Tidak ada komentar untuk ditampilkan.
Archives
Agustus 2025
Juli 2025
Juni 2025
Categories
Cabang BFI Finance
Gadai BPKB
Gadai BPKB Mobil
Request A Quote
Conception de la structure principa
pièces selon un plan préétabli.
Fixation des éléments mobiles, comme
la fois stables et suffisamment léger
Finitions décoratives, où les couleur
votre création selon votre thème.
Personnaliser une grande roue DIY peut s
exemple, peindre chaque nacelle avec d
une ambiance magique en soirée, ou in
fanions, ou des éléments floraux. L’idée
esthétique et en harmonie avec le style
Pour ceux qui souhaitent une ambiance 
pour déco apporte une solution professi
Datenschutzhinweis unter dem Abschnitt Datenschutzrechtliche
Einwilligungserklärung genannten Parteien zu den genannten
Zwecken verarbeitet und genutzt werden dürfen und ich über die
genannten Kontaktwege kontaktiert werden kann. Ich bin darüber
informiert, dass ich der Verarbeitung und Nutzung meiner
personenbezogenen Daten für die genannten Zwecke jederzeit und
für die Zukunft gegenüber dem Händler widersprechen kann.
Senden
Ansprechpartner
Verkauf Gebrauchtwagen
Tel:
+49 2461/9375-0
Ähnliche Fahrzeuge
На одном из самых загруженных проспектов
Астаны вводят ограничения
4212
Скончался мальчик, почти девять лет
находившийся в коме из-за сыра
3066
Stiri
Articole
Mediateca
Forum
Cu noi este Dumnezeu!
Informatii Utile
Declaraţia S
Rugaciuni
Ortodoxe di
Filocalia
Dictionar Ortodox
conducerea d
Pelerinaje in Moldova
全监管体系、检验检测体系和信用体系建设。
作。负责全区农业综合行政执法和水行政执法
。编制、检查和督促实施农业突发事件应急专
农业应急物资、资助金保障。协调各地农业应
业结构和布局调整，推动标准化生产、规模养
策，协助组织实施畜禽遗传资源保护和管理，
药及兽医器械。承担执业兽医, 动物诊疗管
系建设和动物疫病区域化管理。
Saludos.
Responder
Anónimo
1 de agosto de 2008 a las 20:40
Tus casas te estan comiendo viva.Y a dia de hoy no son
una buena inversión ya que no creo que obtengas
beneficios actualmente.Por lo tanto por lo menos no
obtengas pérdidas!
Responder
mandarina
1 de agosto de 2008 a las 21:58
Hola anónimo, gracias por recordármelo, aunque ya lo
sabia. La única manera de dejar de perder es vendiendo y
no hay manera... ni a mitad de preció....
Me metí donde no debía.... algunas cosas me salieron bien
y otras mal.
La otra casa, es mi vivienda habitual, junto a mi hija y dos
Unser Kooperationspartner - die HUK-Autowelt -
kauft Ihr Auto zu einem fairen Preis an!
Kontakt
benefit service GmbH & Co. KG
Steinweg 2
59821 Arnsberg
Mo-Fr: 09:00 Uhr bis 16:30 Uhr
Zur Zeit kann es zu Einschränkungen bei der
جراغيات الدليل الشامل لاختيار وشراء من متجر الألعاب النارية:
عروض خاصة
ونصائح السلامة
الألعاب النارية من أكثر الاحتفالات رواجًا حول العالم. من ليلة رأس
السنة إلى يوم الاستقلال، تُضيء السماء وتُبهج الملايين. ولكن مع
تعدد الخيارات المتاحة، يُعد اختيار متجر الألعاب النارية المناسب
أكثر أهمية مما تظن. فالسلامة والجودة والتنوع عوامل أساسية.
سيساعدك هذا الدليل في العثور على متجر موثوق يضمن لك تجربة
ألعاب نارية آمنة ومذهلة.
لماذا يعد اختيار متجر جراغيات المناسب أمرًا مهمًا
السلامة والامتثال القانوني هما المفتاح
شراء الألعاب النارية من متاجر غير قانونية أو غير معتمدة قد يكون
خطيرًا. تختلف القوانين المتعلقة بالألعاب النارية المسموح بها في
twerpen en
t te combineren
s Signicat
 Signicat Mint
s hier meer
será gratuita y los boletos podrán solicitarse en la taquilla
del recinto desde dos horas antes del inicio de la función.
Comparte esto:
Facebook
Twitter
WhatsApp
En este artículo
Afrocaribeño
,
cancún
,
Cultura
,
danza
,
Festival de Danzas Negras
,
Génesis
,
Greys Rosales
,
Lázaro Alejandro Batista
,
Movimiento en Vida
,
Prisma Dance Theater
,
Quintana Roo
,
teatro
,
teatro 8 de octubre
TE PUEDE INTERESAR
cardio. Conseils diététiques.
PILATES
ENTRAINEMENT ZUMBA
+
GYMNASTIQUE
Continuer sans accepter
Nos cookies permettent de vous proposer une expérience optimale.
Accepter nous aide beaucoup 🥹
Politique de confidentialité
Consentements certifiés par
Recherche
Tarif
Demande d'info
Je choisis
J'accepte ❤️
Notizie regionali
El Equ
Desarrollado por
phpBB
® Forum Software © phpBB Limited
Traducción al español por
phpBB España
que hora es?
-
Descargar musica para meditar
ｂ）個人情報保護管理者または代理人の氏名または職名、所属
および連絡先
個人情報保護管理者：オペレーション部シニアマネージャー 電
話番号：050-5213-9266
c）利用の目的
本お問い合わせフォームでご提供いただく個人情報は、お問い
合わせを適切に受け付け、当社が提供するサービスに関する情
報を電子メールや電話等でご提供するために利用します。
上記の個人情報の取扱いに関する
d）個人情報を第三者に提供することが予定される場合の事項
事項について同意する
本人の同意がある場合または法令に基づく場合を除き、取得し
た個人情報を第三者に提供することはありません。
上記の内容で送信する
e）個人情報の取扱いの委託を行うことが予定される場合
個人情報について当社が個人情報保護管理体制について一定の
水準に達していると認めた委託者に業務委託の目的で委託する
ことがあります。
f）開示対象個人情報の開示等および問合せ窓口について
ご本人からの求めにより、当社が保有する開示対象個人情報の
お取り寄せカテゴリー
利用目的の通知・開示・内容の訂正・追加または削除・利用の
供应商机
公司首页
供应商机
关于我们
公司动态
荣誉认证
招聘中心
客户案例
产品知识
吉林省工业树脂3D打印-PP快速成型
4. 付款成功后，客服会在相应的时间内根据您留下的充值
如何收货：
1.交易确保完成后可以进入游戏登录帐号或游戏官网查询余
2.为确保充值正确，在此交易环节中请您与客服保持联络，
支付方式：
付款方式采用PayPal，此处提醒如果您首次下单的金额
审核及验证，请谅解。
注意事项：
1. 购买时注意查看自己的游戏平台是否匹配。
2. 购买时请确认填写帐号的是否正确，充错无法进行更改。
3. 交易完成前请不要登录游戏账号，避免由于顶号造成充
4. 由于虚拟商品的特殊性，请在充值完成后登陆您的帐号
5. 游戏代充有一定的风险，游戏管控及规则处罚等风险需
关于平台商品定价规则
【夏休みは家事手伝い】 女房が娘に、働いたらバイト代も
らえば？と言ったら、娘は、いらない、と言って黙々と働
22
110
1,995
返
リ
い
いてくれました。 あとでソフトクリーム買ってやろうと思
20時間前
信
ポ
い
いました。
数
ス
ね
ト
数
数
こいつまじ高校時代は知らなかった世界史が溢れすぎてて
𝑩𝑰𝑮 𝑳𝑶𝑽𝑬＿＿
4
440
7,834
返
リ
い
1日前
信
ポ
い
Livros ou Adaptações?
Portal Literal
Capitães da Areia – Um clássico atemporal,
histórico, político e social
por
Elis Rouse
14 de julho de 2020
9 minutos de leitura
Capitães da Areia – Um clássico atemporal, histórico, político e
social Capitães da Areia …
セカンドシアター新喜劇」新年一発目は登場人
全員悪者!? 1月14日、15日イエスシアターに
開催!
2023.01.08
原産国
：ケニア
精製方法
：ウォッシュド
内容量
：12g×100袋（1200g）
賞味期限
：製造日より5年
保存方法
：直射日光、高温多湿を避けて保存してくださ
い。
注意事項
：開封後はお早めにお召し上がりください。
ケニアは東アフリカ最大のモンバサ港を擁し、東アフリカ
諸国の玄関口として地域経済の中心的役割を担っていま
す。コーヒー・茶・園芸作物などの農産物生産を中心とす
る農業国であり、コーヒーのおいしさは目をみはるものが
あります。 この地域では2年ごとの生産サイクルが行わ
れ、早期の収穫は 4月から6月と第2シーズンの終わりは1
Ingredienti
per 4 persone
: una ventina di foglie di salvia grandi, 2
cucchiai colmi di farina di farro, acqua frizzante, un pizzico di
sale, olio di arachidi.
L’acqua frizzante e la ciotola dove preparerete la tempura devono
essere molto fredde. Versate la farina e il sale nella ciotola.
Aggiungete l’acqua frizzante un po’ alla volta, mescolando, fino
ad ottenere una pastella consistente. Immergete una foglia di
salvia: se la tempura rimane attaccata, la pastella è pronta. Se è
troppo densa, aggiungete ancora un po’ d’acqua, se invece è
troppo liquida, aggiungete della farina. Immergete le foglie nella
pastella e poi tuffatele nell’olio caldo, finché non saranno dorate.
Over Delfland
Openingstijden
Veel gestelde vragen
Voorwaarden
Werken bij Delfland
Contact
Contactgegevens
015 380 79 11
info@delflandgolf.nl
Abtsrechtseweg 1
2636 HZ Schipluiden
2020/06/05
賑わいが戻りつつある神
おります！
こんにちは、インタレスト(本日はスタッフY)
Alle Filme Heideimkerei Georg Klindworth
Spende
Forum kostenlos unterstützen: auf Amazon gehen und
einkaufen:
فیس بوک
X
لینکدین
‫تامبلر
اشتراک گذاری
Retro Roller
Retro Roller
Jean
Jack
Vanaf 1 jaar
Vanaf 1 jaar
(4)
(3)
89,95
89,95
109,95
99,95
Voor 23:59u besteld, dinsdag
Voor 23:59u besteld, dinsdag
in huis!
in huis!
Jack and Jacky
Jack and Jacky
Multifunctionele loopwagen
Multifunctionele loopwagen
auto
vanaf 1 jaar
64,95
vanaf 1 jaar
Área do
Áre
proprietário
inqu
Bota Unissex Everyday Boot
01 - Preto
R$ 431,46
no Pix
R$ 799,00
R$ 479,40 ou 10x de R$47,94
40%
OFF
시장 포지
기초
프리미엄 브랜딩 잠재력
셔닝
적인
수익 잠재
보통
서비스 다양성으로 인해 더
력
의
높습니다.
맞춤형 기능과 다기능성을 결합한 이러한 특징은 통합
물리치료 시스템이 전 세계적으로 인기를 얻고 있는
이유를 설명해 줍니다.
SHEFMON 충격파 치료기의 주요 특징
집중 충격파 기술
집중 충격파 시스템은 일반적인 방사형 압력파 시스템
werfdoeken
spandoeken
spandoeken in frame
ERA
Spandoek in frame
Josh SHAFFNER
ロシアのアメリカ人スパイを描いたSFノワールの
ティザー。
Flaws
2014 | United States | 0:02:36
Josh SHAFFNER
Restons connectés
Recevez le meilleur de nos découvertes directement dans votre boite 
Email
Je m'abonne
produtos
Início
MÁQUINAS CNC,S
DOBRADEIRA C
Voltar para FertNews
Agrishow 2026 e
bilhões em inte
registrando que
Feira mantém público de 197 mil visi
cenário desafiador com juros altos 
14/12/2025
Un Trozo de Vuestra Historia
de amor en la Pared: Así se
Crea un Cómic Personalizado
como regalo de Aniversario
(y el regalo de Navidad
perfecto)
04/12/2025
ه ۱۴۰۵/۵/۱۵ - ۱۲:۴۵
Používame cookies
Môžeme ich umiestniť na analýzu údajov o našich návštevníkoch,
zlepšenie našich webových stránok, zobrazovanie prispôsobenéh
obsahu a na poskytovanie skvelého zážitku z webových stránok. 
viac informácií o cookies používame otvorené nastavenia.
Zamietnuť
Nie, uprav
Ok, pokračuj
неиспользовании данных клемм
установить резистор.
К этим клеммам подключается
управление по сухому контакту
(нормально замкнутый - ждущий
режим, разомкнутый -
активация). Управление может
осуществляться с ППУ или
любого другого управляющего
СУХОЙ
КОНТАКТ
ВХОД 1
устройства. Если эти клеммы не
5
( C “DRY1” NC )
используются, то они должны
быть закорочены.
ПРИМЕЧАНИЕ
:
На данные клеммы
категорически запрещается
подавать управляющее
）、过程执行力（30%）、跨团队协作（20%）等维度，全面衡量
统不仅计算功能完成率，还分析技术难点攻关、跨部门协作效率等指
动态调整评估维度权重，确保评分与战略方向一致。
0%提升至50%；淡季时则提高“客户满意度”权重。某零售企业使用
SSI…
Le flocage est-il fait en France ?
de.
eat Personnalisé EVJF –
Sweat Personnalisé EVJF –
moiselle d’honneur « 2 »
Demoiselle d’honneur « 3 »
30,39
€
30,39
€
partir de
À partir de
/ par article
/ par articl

**Work instruction:** How many lines of the data above contain the string "para"? Reply with only the number.

**Answer to this exercise:** 2